Question

custom drapes are being fitted for a large circular window. it is difficult to get these measurements, but the window has an 8 ft horizontal shelf with a 2 ft brace that sits in the frame. if the brace is extended upward, it would go through the center of the shelf and the circle. what is the diameter of the window? diameter = \boxed{ } feet

Explanation:

Step1: Identify the problem type

This is a problem related to circles, specifically using the Pythagorean theorem in a circle context (chord and radius/diameter relationship). Let the radius of the circle be \( r \) feet. The horizontal shelf length is 8 ft, so half of it is \( \frac{8}{2}=4 \) ft. The brace length is 2 ft, so the distance from the center of the circle to the shelf (chord) is \( r - 2 \) ft.

Step2: Apply the Pythagorean theorem

For a circle, the relationship between the radius \( r \), half of the chord length (\( a \)), and the distance from the center to the chord (\( d \)) is given by \( r^{2}=a^{2}+d^{2} \). Here, \( a = 4 \) and \( d=r - 2 \). So we have the equation:
\[
r^{2}=4^{2}+(r - 2)^{2}
\]

Step3: Expand and solve the equation

Expand \( (r - 2)^{2} \) using the formula \( (x - y)^{2}=x^{2}-2xy + y^{2} \). So \( (r - 2)^{2}=r^{2}-4r + 4 \).

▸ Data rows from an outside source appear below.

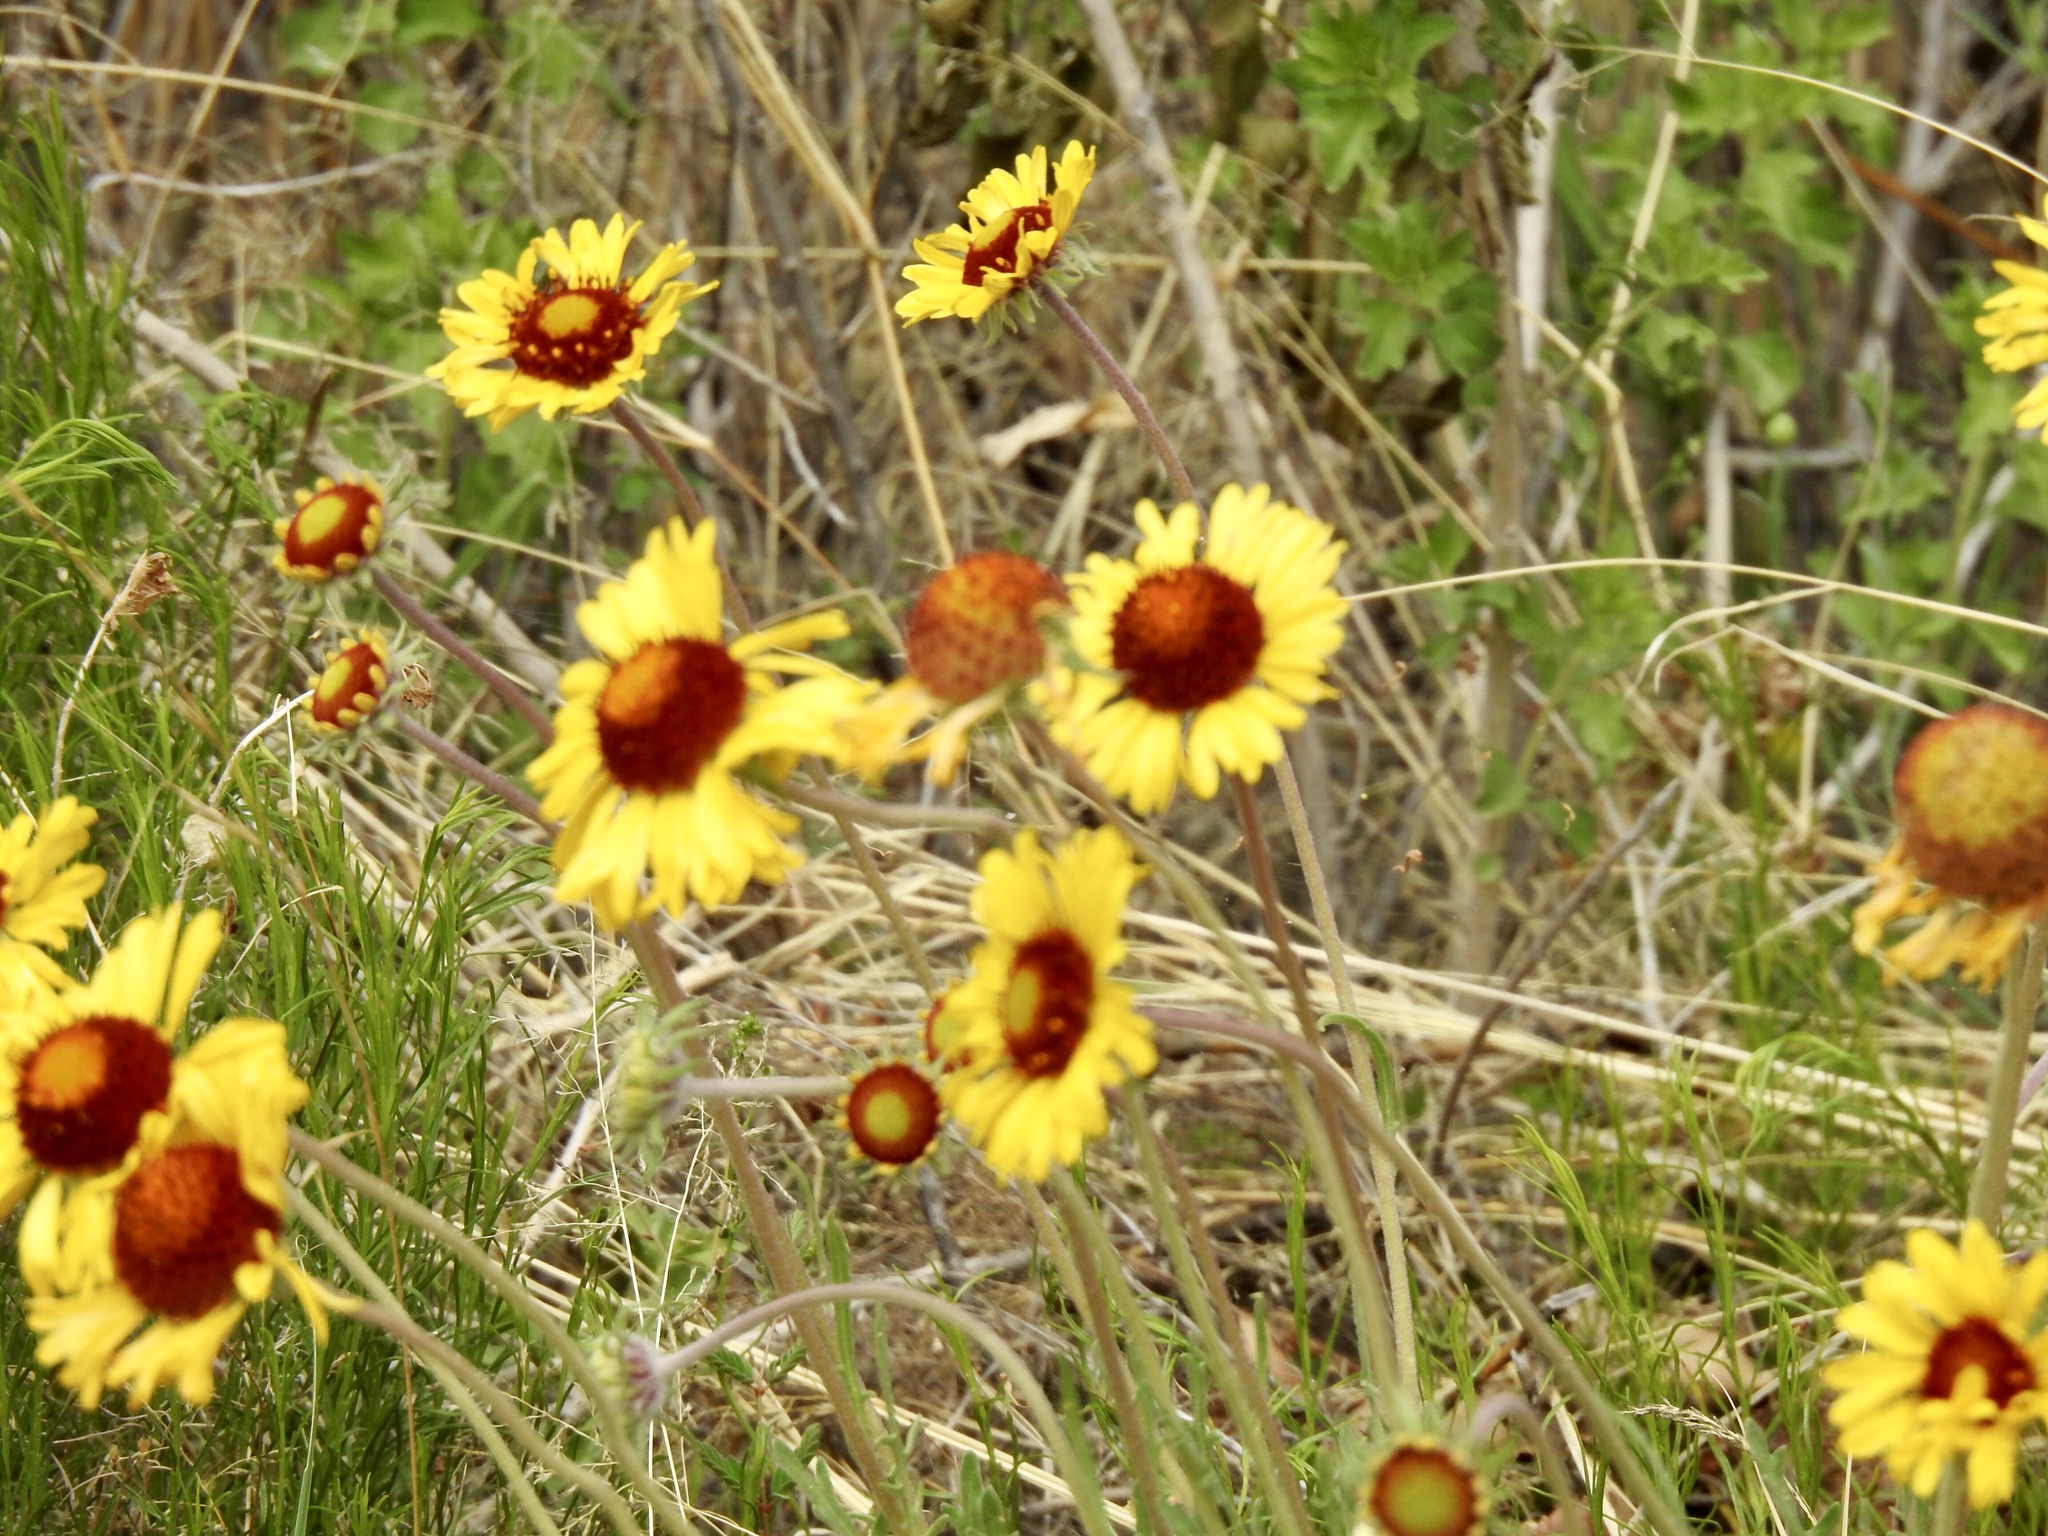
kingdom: Plantae
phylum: Tracheophyta
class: Magnoliopsida
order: Asterales
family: Asteraceae
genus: Gaillardia
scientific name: Gaillardia pinnatifida
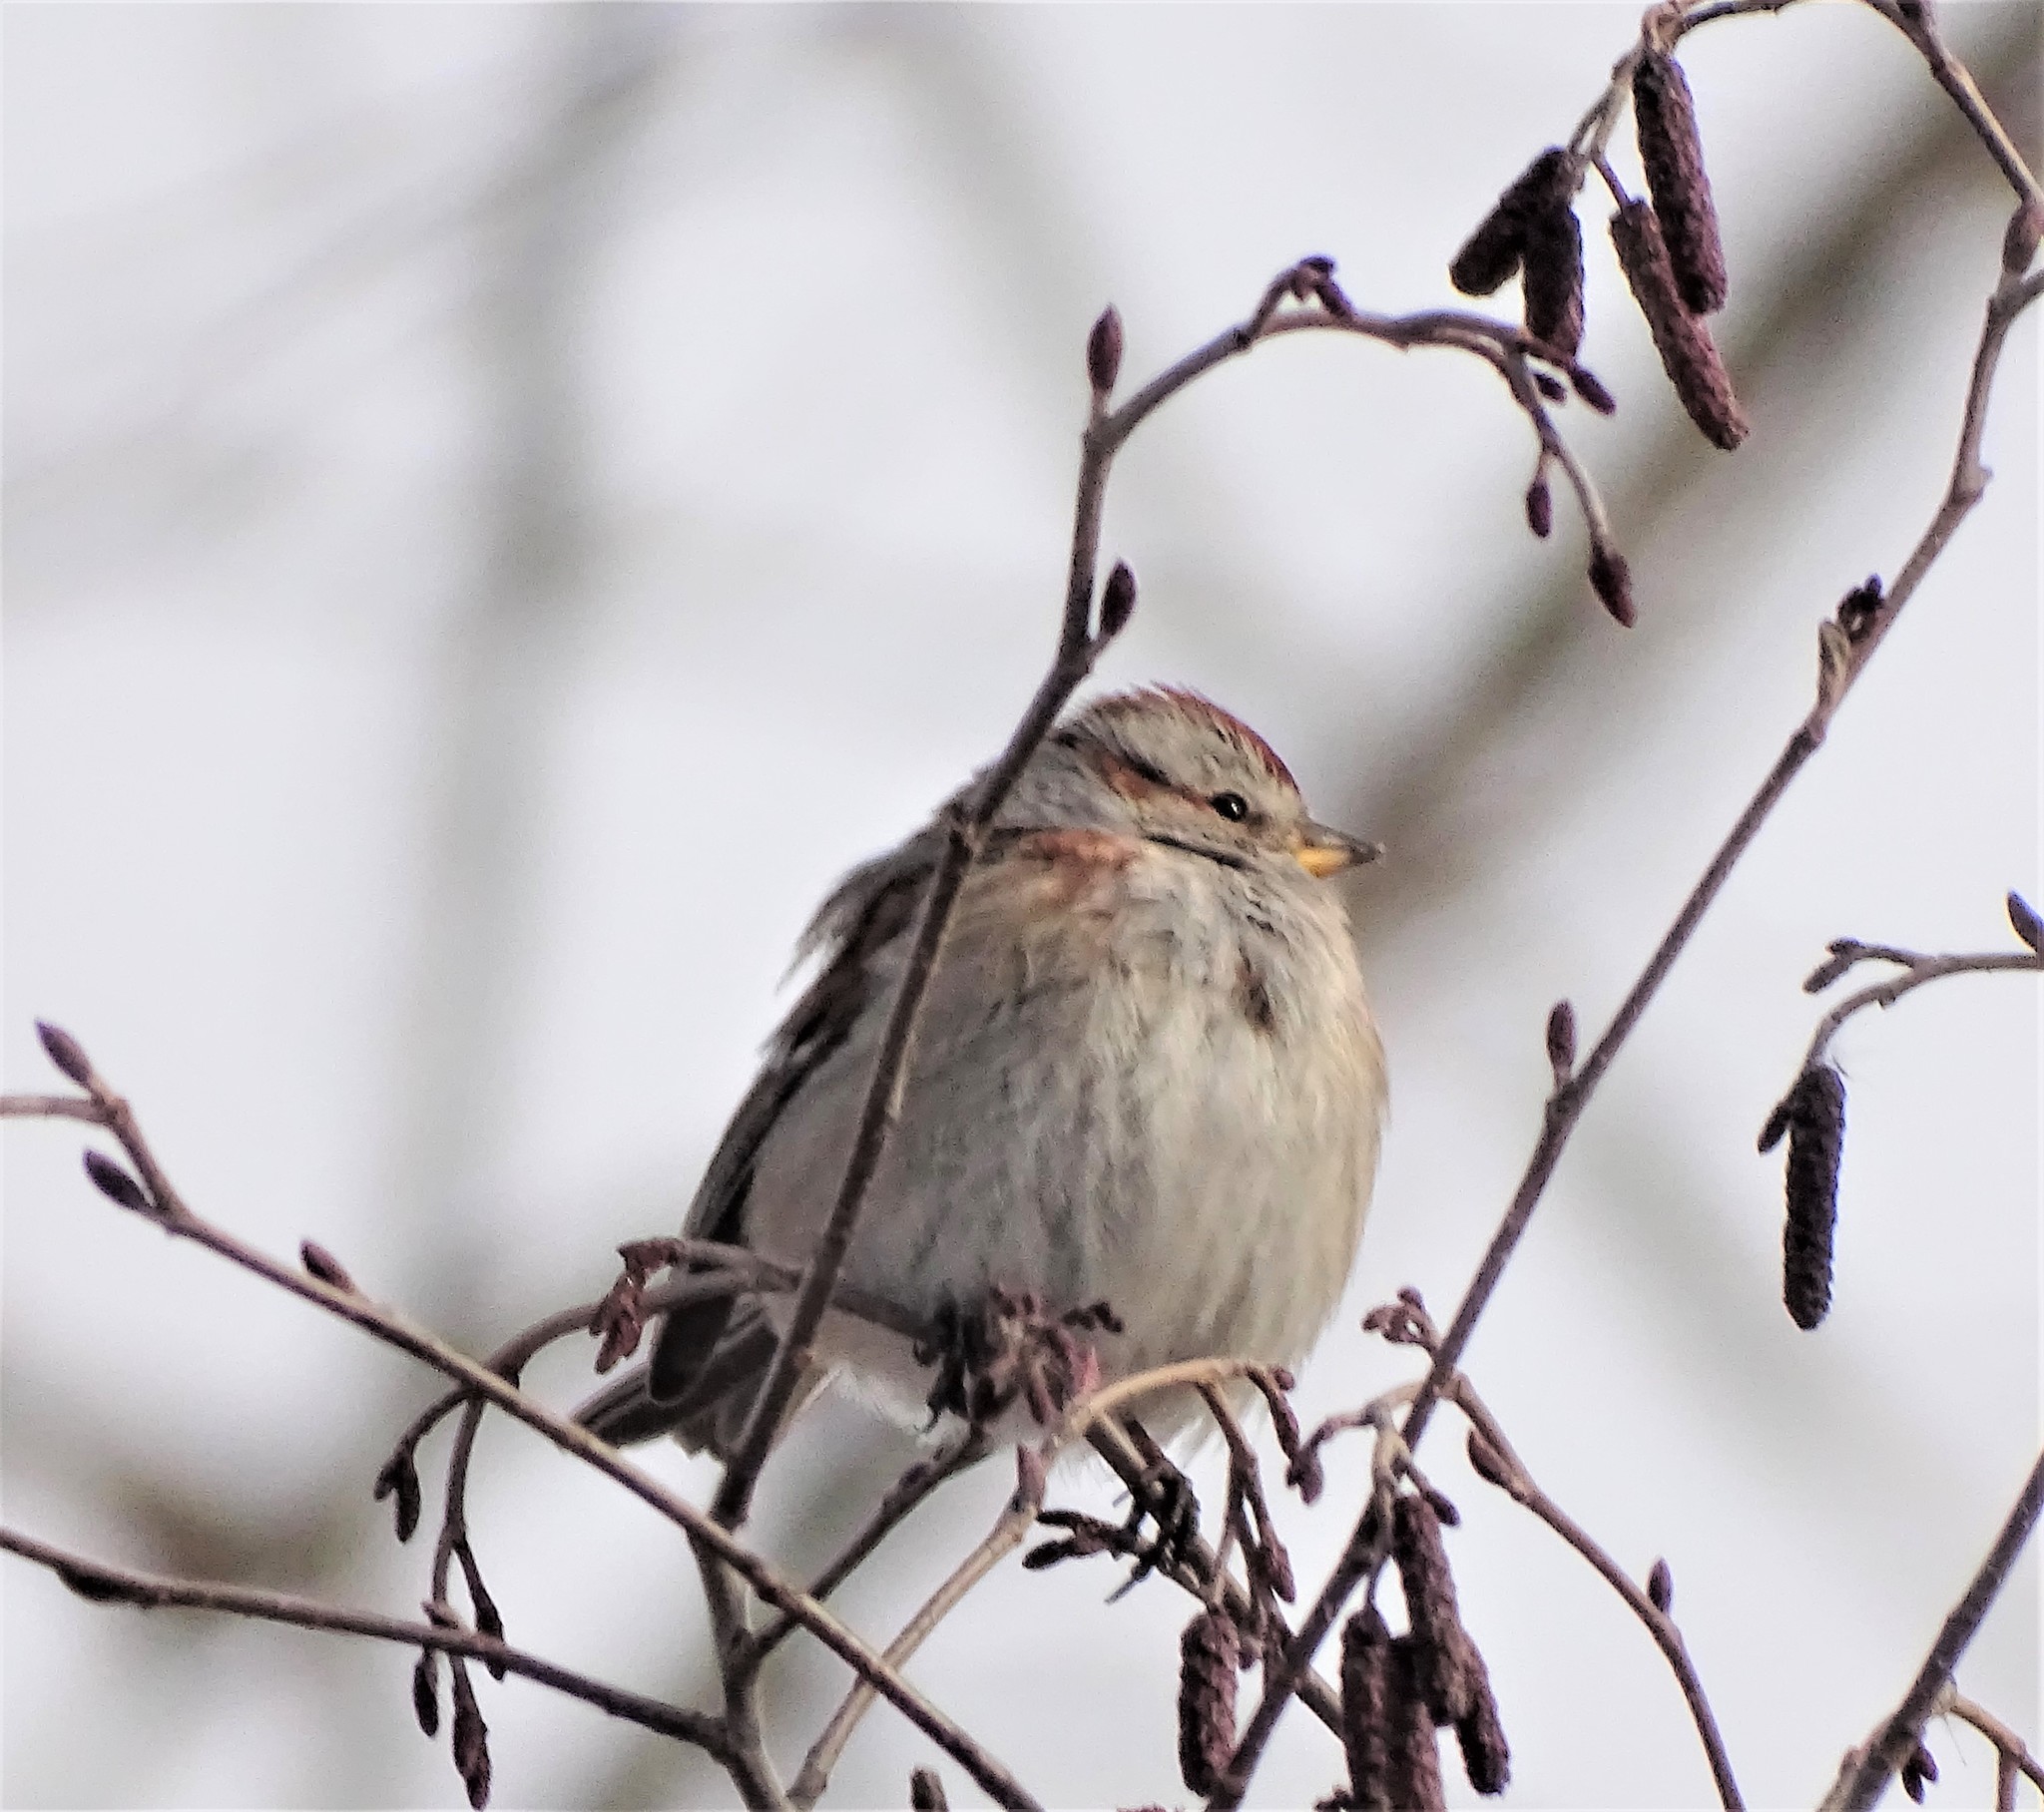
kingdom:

Substitute into the equation:
\[
r^{2}=16+r^{2}-4r + 4
\]
Subtract \( r^{2} \) from both sides:
\[
0=20 - 4r
\]
Add \( 4r \) to both sides:
\[
4r=20
\]
Divide both sides by 4:
\[
r = 5
\]

Step4: Find the diameter

The diameter \( d \) of a circle is twice the radius, so \( d = 2r \). Substitute \( r = 5 \):
\[
d=2\times5 = 10
\]

Answer:

10